Humanities And Social Sciences

Alkimos College

Rationale

Humanities and Social Sciences is the study of human behaviour and interaction in social, cultural, environmental, economic and political contexts. Humanities and Social Sciences has a historical and contemporary focus, from personal to global contexts, and considers opportunities and challenges for the future.

 

Humanities and Social Sciences Comprises four subjects: Civics and Citizenship, Economics and Business, Geography and History.

 

By studying Humanities and Social Sciences, students will develop the ability to question; think critically; make decisions based on evidence; devise proposals for actions; and communicate effectively.

Thinking about, reflecting on, and responding to issues requires an understanding of the key historical, geographical, political, legal, economic, business and societal factors involved, and how these different factors interrelate. The Humanities and Social Sciences subjects provide students with the knowledge and skills they need to develop a broad understanding of the world in which we live and how people can participate as active and informed citizens in the 21st century.

 

Aims

HaSS develops in students:

  • a deep knowledge and sense of wonder, curiosity and respect for places, people, cultures, events, ideas and environments throughout the world
  • a lifelong sense of belonging to, and engagement with, civic life, with the capacity and willingness to be informed, responsible, ethical and active participants in society at a local, national and global scale
  • a knowledge, understanding and an appreciation of the past and the forces that shape society
  • the ability to think critically, solve problems, make informed decisions and propose actions in relation to real-world events and issues
  • enterprising behaviours and capabilities that enable them to be active participants and decision-makers in matters affecting them, which can be transferred into life, work and business opportunities
  • an understanding of, and commitment to, the concepts of sustainability to bring about equity and social justice
  • a knowledge and understanding of the connections among the peoples of Asia, Australia and the rest of the world.

 

Content Structure

Knowledge and understanding

Humanities and Social Sciences knowledge refers to the facts, principles, concepts, theories and models as developed in each of the subjects. This knowledge is dynamic and its interpretation can be contested, with opinions and conclusions supported by evidence and logical argument.

 

The key concepts are the high-level ideas involved in teaching students to think from a Humanities and Social Sciences perspective. Figure 1 identifies the key concepts for the learning area.

 

Humanities and Social Sciences understanding is the ability to see relationships between aspects of knowledge and construct explanatory frameworks to illustrate these relationships. It is also the ability to apply this knowledge to new situations or to solve new problems.

 

Humanities and Social Sciences skills

This strand includes a range of skills that are common to all four subjects. These skills can be taught discretely or as part of an inquiry approach. Inquiry is not necessarily implemented in a linear fashion and not all investigations will involve all skills. Moreover, there may be different entry points where the skills are employed as part of an inquiry process.
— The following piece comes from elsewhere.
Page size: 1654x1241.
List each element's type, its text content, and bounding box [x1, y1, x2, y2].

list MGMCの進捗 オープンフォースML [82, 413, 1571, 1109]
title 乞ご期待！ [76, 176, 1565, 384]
At Alkimos College our students work together to foster creativity and innovation to create empowered individuals. We provide a safe and inclusive environment where ‘hands on’ and ‘minds on’ learning experiences are embedded in everyday college life. Our staff and students strive for excellence and grow with our community to cultivate a culture of high quality teaching and learning.

Year 7 Syllabus

In Year 7, Humanities and Social Sciences consists of civics and citizenship, economics and Business, Geography and History.

Students develop increasing independence in critical thinking and skill application, which includes questioning, researching, analysing, evaluating, communicating and reflecting. They apply these skills to investigate events, developments, issues, and phenomena, both historical and contemporary.

Students continue to build on their understanding of the concepts of the Westminster system and democracy by examining the key features of Australia’s democracy, and how it is shaped through the Australian constitution and constitutional change. The concepts of justice, rights and responsibilities are further developed through a focus on Australia’s legal system.

An understanding of the concepts making choices and allocation is further developed through a focus on the interdependence of consumers and producers in the market, the characteristics of successful businesses, including how specialisation and entrepreneurial behaviour contributes to business success. Work and work futures are introduced, as students consider why people work. Students focus on national issues, with opportunities for the concepts to also be considered in relation to local community or global issues where appropriate.